Dexamethasone is a synthetic glucocorticoid that exerts its therapeutic effects by suppressing the immune system and reducing inflammation. In the context of COVID-19, the severe form of the disease is often characterized by a hyperactive immune response, known as a cytokine storm. Dexamethasone anti-inflammatory properties make it a potent tool in modulating this exaggerated immune response.

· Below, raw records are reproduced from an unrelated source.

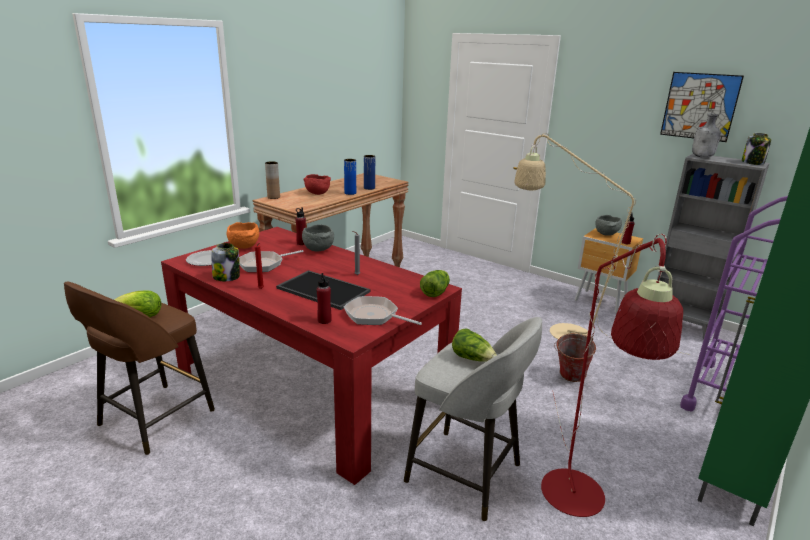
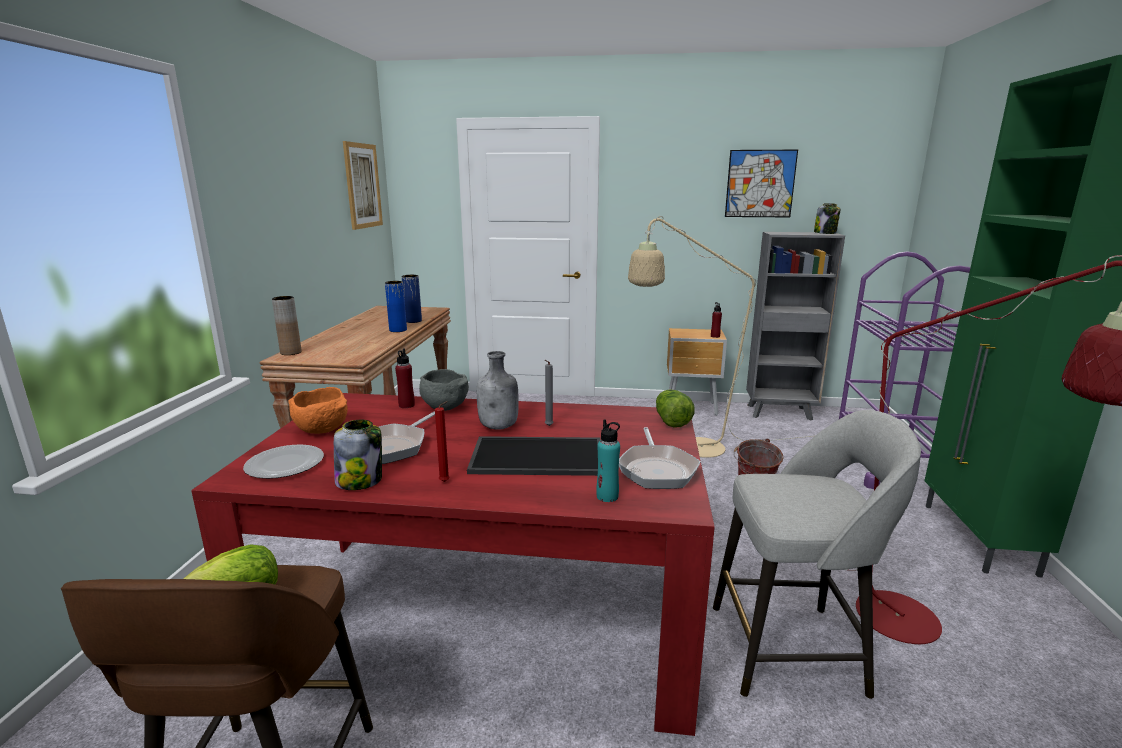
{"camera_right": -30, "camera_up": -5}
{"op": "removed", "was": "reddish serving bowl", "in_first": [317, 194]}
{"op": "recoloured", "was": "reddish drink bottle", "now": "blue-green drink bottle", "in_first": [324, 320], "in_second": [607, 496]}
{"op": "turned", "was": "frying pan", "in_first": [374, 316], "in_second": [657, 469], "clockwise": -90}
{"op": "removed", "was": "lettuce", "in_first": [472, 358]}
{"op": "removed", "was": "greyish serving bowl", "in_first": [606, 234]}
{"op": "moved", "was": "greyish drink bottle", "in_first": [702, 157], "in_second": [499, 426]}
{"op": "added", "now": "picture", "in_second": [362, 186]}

Lung inflammation may lead to excessive fluid accumulation in the airways which can reduce gas exchange and mucociliary clearance. Pulmonary oedema and flooding of the airways are hallmarks of severe COVID-19 lung disease. The volume of airway surface liquid is determined by a delicate balance of salt and water secretion and absorption across the airway epithelium. In addition to its anti-inflammatory actions, dexamethasone modulates the activity of ion channels which regulate electrolyte and water transport across the airway epithelium. The observations of dexamethasone activation of sodium ion absorption via ENaC Na+ channels and inhibition of chloride ion secretion via CFTR Cl− channels to decrease airway surface liquid volume indicate a novel therapeutic action of the glucocorticoid to reverse airway flooding.
This brief review delves into the early non-genomic and late genomic signaling mechanisms of dexamethasone regulation of ion channels and airway surface liquid dynamics, shedding light on the molecular mechanisms underpinning the action of the glucocorticoid in managing COVID-19.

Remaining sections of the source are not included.